Chiral stationary phases are very selective and effective for the resolution of enantiomeric mixtures. Drugs contain both effective and non-effective enantiomers in order to obtain a specified action, non-effective racemates have to be separated and eliminated from the drug formulation.
Since the racemates have a closely linked structure there should be a chiral column which can detect the minor changes and separate them effectively, such columns which are used for separation of racemates have been discussed in Table 4 and Figure 6 (Layton, 2005; Rica, 2015).

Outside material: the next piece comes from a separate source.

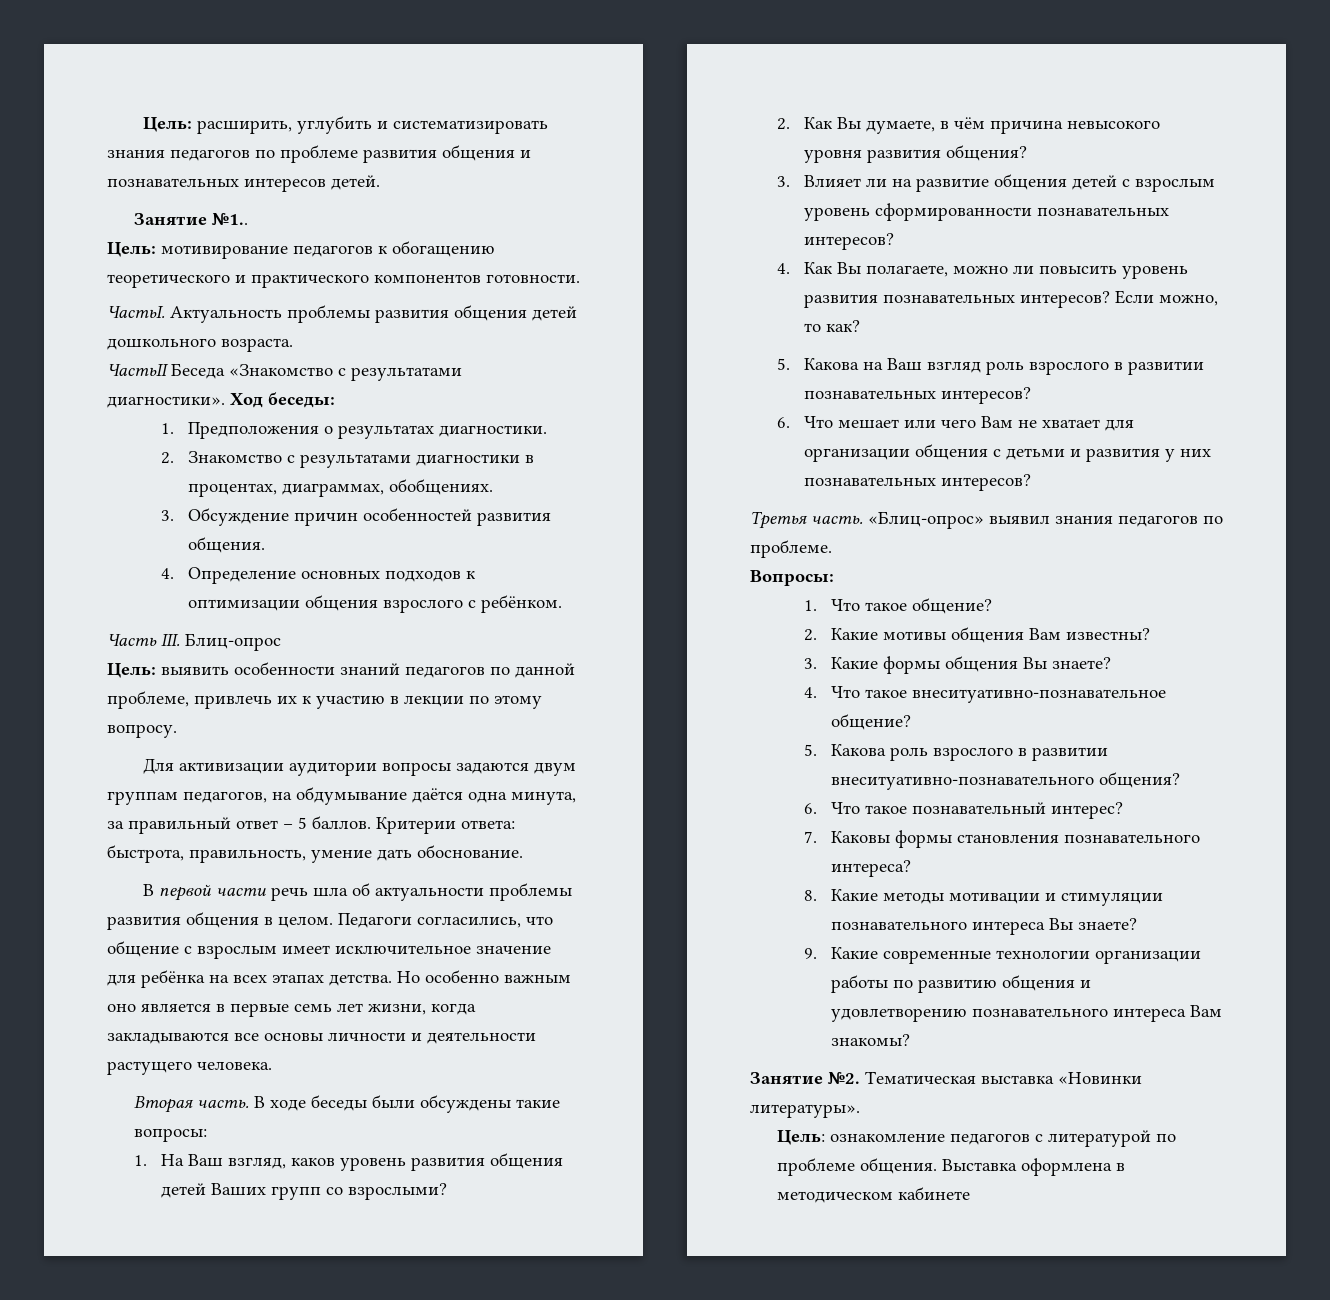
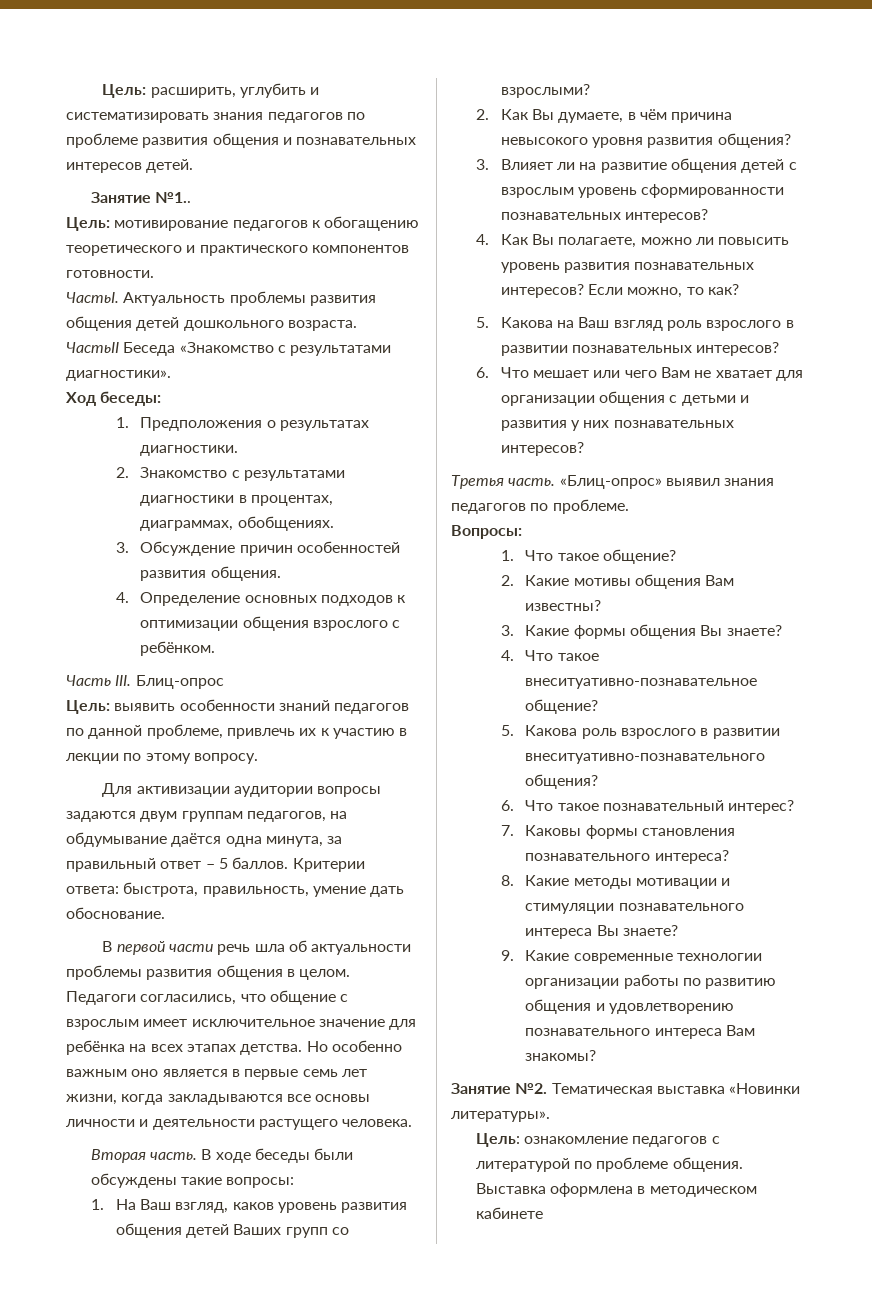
(225, 402) none -> (171, 375) //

* α = It is chromatographic system's ability to chemically discriminate between sample components is the selectivity (or separation) factor. It is generally measured as the ratio of the retention (capacity) factors (k) of the two peaks in question and can be visualized as the distance between the apexes of the two peaks. High α values suggest good separating power and good separation of each peak between the apex. Nevertheless, α value does not imply the resolution directly ( CHROM academy, 2014).
In Table 4 shows,
Mobile phase (M.P.)
Mobile Phase used in a particular ratio to resolute the components in the analyte.
*Flow rate (F.R.)
It is the rate at which the mobile phase will be set to flow into the HPLC system.
*k = Retention (or capacity) factor is a means of measuring an analyte's retention on the chromatographic column. The retention factor is proportional to the analyte's retention time (tR) ratio on the column to a non-retained compound's retention time (t0). The unretained compound has no contact with the stationary phase and elutes with the mobile phase at time t0, also known as the' hold-up time' or' dead time.' A high "k" value means the specimen is strongly retained and has been associated with the stationary phase for a significant amount of time ( CHROM academy, 2014).
Conclusions
The thorough development of single-enantiomer medications aims to provide patients with safer, better tolerated, and more effective narcotics. The physician is responsible for familiarizing himself with the basic characteristics of chiral pharmaceuticals discussed in this article. For general, each enantiomer of a chiral product may have its own specific pharmacological profile, and a drug's single-enantiomer formulation may have different properties than the same drug's racemic formulation. In order to obtain specific enantiomer, there is a need for stationary phases which are more precise and accurate in having interaction with drug enantiomer moiety. Most of the CSPs discussed above have been found to be effective in distinguishing the enantiomers of drugs and it can be inferred that these CSPs can be used to develop new approaches and isolate the enantiomers of other drugs.